> _READING TEXT_:
I also want to point out that, like Room 205, the back of the DVD explains far more than is necessary to describe the movie. I tried getting my wife to watch it with me and she literally got bored just listening to me read the thing. Think I’m joking?

“Sarah is a diseased little girl whose father is worried about her health. Concerned for her after near-fatal accident with a hospital scanning device, the father decides to immediately remove his daughter from the institution. With his daughter and her freaky monster drawings in hand, he makes way for the nearest elevator, but it breaks down, trapping them with others. Yet, the incident...”

Yeah, there’s more. It eventually gets around to the horror part.

> _DESCRIPTION OF THE TASK_:
Can you retype the entire passage about the DVD's back cover word for word? You won't need any of the material that comes next.

> _LISTED RECORDS_:
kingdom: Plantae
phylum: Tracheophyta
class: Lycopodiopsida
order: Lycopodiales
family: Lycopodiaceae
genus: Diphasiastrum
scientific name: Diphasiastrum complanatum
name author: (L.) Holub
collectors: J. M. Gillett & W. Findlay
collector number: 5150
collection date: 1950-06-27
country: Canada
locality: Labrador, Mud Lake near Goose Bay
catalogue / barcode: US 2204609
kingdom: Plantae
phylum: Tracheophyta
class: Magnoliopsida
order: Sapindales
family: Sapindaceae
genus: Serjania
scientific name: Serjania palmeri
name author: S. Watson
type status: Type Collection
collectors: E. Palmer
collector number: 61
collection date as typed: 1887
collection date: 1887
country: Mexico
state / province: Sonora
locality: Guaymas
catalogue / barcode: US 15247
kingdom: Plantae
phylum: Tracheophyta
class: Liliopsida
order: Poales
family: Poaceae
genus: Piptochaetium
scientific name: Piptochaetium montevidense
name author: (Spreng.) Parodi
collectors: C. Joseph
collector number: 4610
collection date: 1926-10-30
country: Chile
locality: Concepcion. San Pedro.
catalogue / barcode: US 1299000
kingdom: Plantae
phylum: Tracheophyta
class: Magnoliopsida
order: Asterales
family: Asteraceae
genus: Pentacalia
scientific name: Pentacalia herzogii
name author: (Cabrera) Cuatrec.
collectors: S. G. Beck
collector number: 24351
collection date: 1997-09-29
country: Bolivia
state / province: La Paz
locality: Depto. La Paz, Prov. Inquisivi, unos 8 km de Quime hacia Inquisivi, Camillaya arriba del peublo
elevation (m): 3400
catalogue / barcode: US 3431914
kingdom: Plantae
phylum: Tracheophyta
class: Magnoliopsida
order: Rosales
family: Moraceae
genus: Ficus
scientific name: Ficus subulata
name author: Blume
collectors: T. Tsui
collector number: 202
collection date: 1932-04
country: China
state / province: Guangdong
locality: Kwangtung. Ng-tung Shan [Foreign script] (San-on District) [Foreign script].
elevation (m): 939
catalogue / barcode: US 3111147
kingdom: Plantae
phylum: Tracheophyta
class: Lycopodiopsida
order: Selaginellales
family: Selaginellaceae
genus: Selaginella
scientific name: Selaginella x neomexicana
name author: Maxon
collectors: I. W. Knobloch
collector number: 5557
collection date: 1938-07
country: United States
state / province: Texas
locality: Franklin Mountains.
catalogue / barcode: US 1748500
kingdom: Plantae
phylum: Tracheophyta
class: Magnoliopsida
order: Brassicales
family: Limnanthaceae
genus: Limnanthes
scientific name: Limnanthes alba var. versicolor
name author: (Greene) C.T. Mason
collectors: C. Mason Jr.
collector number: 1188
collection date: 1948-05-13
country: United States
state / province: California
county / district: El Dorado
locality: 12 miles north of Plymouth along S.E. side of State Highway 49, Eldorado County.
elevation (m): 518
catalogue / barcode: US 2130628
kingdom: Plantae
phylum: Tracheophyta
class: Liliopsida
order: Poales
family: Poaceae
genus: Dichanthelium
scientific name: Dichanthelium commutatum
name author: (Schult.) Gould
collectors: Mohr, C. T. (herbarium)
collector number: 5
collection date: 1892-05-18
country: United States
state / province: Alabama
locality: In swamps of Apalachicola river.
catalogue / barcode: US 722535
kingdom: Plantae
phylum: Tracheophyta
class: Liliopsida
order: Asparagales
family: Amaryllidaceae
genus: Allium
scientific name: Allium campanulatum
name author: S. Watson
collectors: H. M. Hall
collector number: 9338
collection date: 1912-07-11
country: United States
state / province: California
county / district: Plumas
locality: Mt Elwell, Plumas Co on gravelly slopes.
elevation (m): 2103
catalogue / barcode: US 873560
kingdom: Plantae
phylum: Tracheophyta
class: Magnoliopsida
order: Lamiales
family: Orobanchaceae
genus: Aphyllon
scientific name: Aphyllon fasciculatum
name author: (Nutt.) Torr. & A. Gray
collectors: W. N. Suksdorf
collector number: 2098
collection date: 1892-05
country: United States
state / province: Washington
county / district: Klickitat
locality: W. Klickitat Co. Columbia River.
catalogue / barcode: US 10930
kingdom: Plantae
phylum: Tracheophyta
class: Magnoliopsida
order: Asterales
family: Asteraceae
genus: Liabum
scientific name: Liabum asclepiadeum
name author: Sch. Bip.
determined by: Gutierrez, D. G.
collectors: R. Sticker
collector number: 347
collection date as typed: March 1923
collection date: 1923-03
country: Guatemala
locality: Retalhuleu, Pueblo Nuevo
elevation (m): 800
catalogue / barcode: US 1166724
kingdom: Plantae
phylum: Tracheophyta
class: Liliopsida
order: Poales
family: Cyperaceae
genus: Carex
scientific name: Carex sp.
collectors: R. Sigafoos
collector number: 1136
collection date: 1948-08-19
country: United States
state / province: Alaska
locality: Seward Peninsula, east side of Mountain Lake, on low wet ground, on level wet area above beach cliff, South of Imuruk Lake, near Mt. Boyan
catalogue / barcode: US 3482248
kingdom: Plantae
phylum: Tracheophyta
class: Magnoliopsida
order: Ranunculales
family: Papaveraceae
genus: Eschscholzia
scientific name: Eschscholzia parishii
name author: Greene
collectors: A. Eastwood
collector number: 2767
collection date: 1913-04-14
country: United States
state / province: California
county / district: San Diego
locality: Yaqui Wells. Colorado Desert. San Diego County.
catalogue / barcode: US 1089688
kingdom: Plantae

> _TASK RESULT_:
I also want to point out that, like Room 205, the back of the DVD explains far more than is necessary to describe the movie. I tried getting my wife to watch it with me and she literally got bored just listening to me read the thing. Think I’m joking?

“Sarah is a diseased little girl whose father is worried about her health. Concerned for her after near-fatal accident with a hospital scanning device, the father decides to immediately remove his daughter from the institution. With his daughter and her freaky monster drawings in hand, he makes way for the nearest elevator, but it breaks down, trapping them with others. Yet, the incident...”

Yeah, there’s more. It eventually gets around to the horror part.